AFTER probably the biggest day of collective FA Cup upsets on Saturday, the Albion faithful arrived in numbers on Sunday for a record Amex attendance – hopeful of adding to the giantkillings and knocking out holders Arsenal.
Unfortunately, Brighton made the age old mistake of possibly giving their opponents too much respect. By standing off them early, Theo Walcott’s strike set the scene and by the time Arsenal had doubled their lead, it really was an uphill struggle for the hosts.
A glimmer of hope came in the shape of Albion pegging one back through Chris O’Grady but all it appeared to do was make the Gunners up their game and increase their lead again.
Albion got another back, courtesy of Sam Baldock, to give us all renewed hope of at least a draw.
Then came, in my opinion, the real bone of contention, when the Albion’s Adrian Colunga hit a speculative shot which appeared to be handled by Arsenal defender Calum Chambers.
Was it a penalty?
In my opinion, cast iron. I’ve seen them given for the same thing at all levels of football, so were the Albion robbed of a spot-kick?
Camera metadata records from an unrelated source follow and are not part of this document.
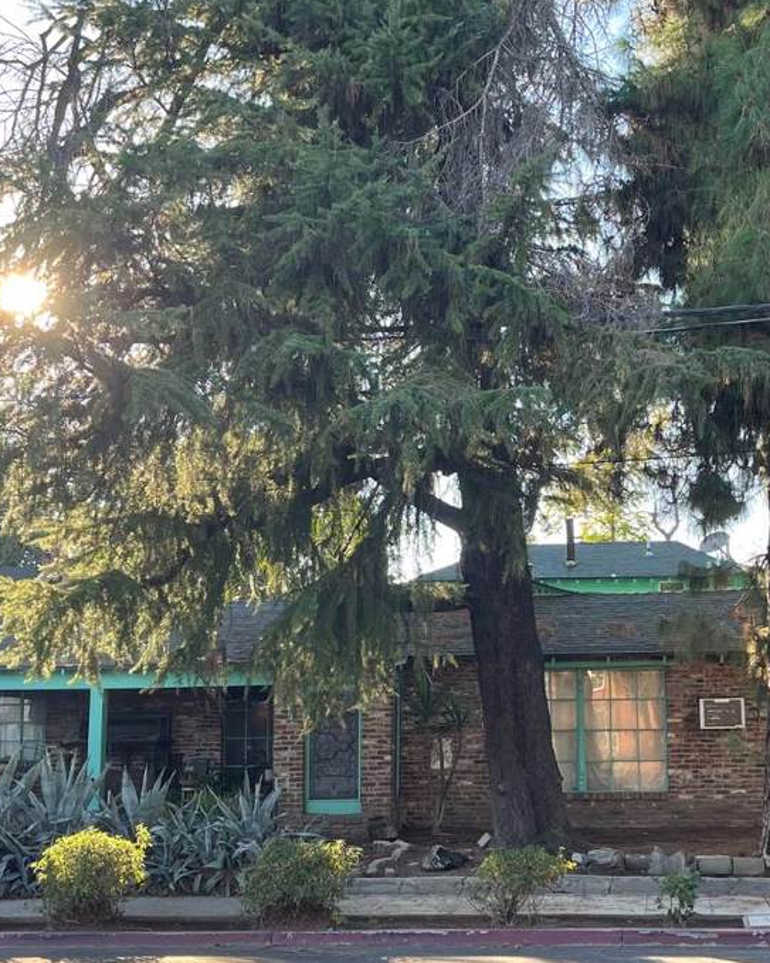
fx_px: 1311
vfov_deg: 40.2
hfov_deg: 32.5
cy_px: 559
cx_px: 501
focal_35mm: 46
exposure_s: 1/274
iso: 32
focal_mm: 5.1
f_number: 1.6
It’s one of the reasons why we all love football, because we will never know what might have happened. Arsenal might argue they should have had a penalty at the other end and they had a couple of chances to extend their lead but, if they go on to retain the trophy at Wembley in May, we can also fall back on the fact that they were a tad fortunate at the Amex in the fourth round.
But, moving forward now, in the same way I was convinced it was a cast iron certainty that the Albion would be relegated under Sami Hyypia, on the flip side with new manager Chris Hughton at the helm, there is no way the Seagulls will be anywhere near the bottom three come the end of the season.
They will finish, if not in the top ten, very near, possibly around seven or eight points short of a play-off place.
That will just prove, beyond doubt, that had they sacked Hyypia in late October or early November, when they should have, and got Hughton back then, they would have been in the mix at the end of the campaign.
n Elsewhere, the Ryman Youth League title race hots up with Bognor, Worthing and Burgess Hill breaking away with a ten-point gap from fourth-placed Horsham.
Last Thursday, victory at Lewes for the young Rebels came courtesy of perhaps one of the youngest youth teams to have been fielded in the club’s history, with not one second year in the starting line-up or amongst the used substitutes.
A hard-fought victory at home to Three Bridges followed on Monday, with February being a pivotal month in the season with back-to-back league games against the Hillians and a visit to Bognor.
Next up at Woodside for the under-18s is the visit of Hastings on February 9.
I know the lads would appreciate the support of the Worthing footballing public as the season reaches a potential exciting conclusion.
And, while winning is always an added bonus, development is still the key.
With the number of former Rebels under-18s now playing in both the under-21s and the first team, that statistic still remains the envy of many other clubs in the Ryman League.